Il tema della trasparenza è stato affrontato con un audit manuale. Su 100 articoli contrassegnati come AI-GENERATED o MIXED, 95 non riportano una disclosure esplicita dell’uso di strumenti automatici e, su un campione di 100 testate, 91 non pubblicano una policy chiara sull’argomento. Le policy rintracciate variano dall’ammissibilità con condizioni di verifica e indicazione al lettore al divieto di generazione integrale; in alcuni casi gli autori riscontrano incoerenze tra policy enunciate e pratiche osservate.
Per favorire la riproducibilità, il team rilascia collegamenti agli articoli, codice di analisi e una dashboard interattiva che verrà aggiornata periodicamente con nuovi contenuti e note di disclosure. Nel complesso, l’indagine mette a disposizione una base empirica ampia per discutere standard editoriali, workflow e ambiti applicativi, con dati disaggregati per dimensione delle testate, argomenti, proprietà e lingue.

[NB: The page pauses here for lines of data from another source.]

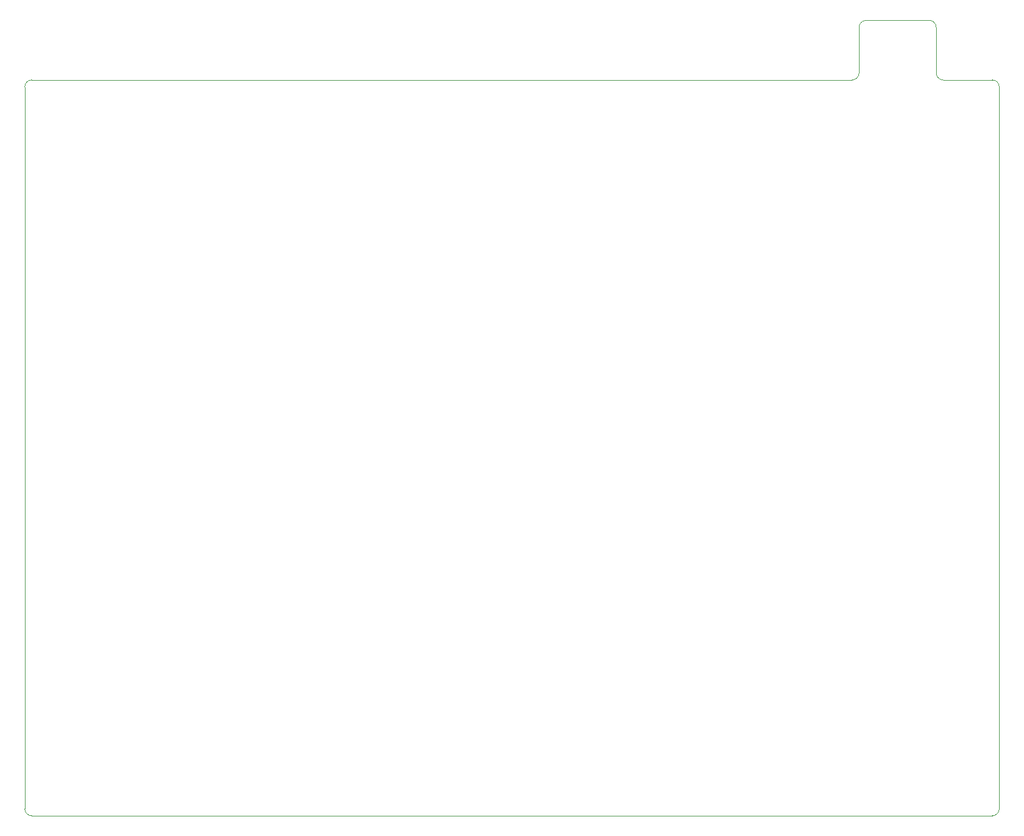
<source format=gbr>
%TF.GenerationSoftware,KiCad,Pcbnew,7.0.6*%
%TF.CreationDate,2023-09-02T14:35:54+09:00*%
%TF.ProjectId,ember_bottom_plate,656d6265-725f-4626-9f74-746f6d5f706c,rev?*%
%TF.SameCoordinates,Original*%
%TF.FileFunction,Profile,NP*%
%FSLAX46Y46*%
G04 Gerber Fmt 4.6, Leading zero omitted, Abs format (unit mm)*
G04 Created by KiCad (PCBNEW 7.0.6) date 2023-09-02 14:35:54*
%MOMM*%
%LPD*%
G01*
G04 APERTURE LIST*
%TA.AperFunction,Profile*%
%ADD10C,0.100000*%
%TD*%
G04 APERTURE END LIST*
D10*
X180000000Y-49000000D02*
X180000000Y-42500000D01*
X169000000Y-42500000D02*
X169000000Y-49000000D01*
X170000000Y-41500000D02*
G75*
G03*
X169000000Y-42500000I0J-1000000D01*
G01*
X168000000Y-50000000D02*
X51000000Y-50000000D01*
X189000000Y-51000000D02*
G75*
G03*
X188000000Y-50000000I-1000000J0D01*
G01*
X179000000Y-41500000D02*
X170000000Y-41500000D01*
X50000000Y-51000000D02*
X50000000Y-154000000D01*
X180000000Y-49000000D02*
G75*
G03*
X181000000Y-50000000I1000000J0D01*
G01*
X188000000Y-155000000D02*
G75*
G03*
X189000000Y-154000000I0J1000000D01*
G01*
X50000000Y-154000000D02*
G75*
G03*
X51000000Y-155000000I1000000J0D01*
G01*
X168000000Y-50000000D02*
G75*
G03*
X169000000Y-49000000I0J1000000D01*
G01*
X181000000Y-50000000D02*
X188000000Y-50000000D01*
X188000000Y-155000000D02*
X51000000Y-155000000D01*
X189000000Y-154000000D02*
X189000000Y-51000000D01*
X51000000Y-50000000D02*
G75*
G03*
X50000000Y-51000000I0J-1000000D01*
G01*
X180000000Y-42500000D02*
G75*
G03*
X179000000Y-41500000I-1000000J0D01*
G01*
M02*

</source>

Gli autori aggiungono una riflessione conclusiva sul lessico da utilizzare quando si descrive l’inserimento dell’intelligenza artificiale nel lavoro giornalistico. La chiarezza terminologica consente di distinguere tra testi redatti interamente dai modelli, contenuti costruiti in collaborazione tra autore e strumenti automatici e interventi mirati in fase di revisione. Definire con precisione queste differenze aiuta a comunicare come si sviluppa il processo produttivo degli articoli e quale contributo fornisce l’automazione nelle varie fasi. Le evidenze raccolte mostrano che, durante l’estate 2025, l’intelligenza artificiale risulta integrata nei flussi di scrittura soprattutto delle redazioni locali e, con modalità specifiche, anche negli spazi di commento delle grandi testate. Le variabili che incidono maggiormente sulla diffusione riguardano la dimensione delle redazioni, i temi trattati e le strategie organizzative adottate dai diversi gruppi editoriali.